Art of the heart: how images document the fight against heart disease
Press release issued: 9 September 2011
A series of images will demonstrate in eye-catching form how research and technology have helped in the battle against the world’s biggest killer – heart disease.
It’s part of the month-long Heartfelt exhibition, which runs at the gallery until 30 September to raise funds for the British Heart Foundation.
Hundreds of people have created their own hearts, out of everything from fabric to feathers, to represent something 'heartfelt' in their lives.
Although heart disease has only gained recognition as a major cause of death in the last 125 years, post-mortem studies on Egyptian mummies have confirmed that the disease has been affecting humans for centuries.
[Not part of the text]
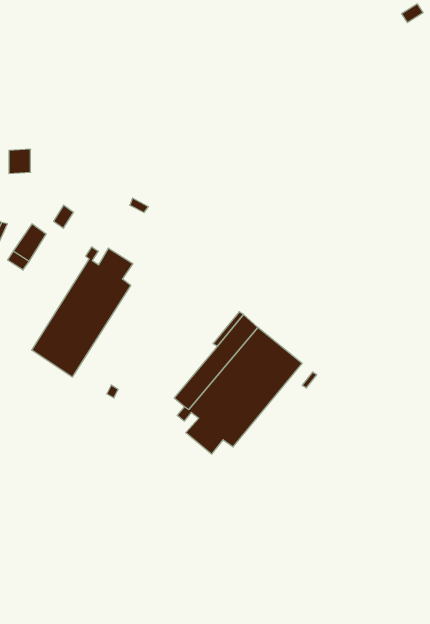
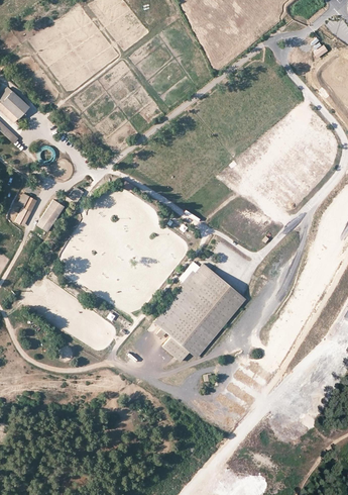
building: [32,247,133,377] -> none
Understanding of the complex disease of atherosclerosis, the underlying ailment that causes heart disease, has rapidly progressed due to cutting edge research over the last decade.
A great deal of this research is visual and the latest technological advances have helped researchers to observe how the disease progresses, improving treatment and future preventative measures.
Dr Johnson, from the Bristol Heart Institute, studies the process of atherosclerosis – the build-up of fatty material on the lining of arteries to form ‘plaques’ that can partially block the artery and reduce blood flow.
Heart attacks and strokes are primarily caused by the cracking of these plaques, which triggers formation of a blood clot that can completely block the blood vessel – starving the heart or brain of blood and oxygen.
Dr Johnson’s talk begins at 6pm on 15 September at The Grant Bradley Gallery, 1 St Peter’s Court, Bedminster Parade, BS3 4AQ. Admission to this talk is free, but booking is required in advance. To book a place please contact Amanda Edmondson via email or call (0117) 3318313.
Further information2011 marks the 50th birthday of the British Heart Foundation. The Heartfelt exhibition celebrates its achievements while raising funds to support the vital cardiovascular research that is carried out in Bristol.
Researchers from the Bristol Heart Institute will be in the gallery every Saturday from 12noon to 4pm during the Heartfelt exhibition to answer questions.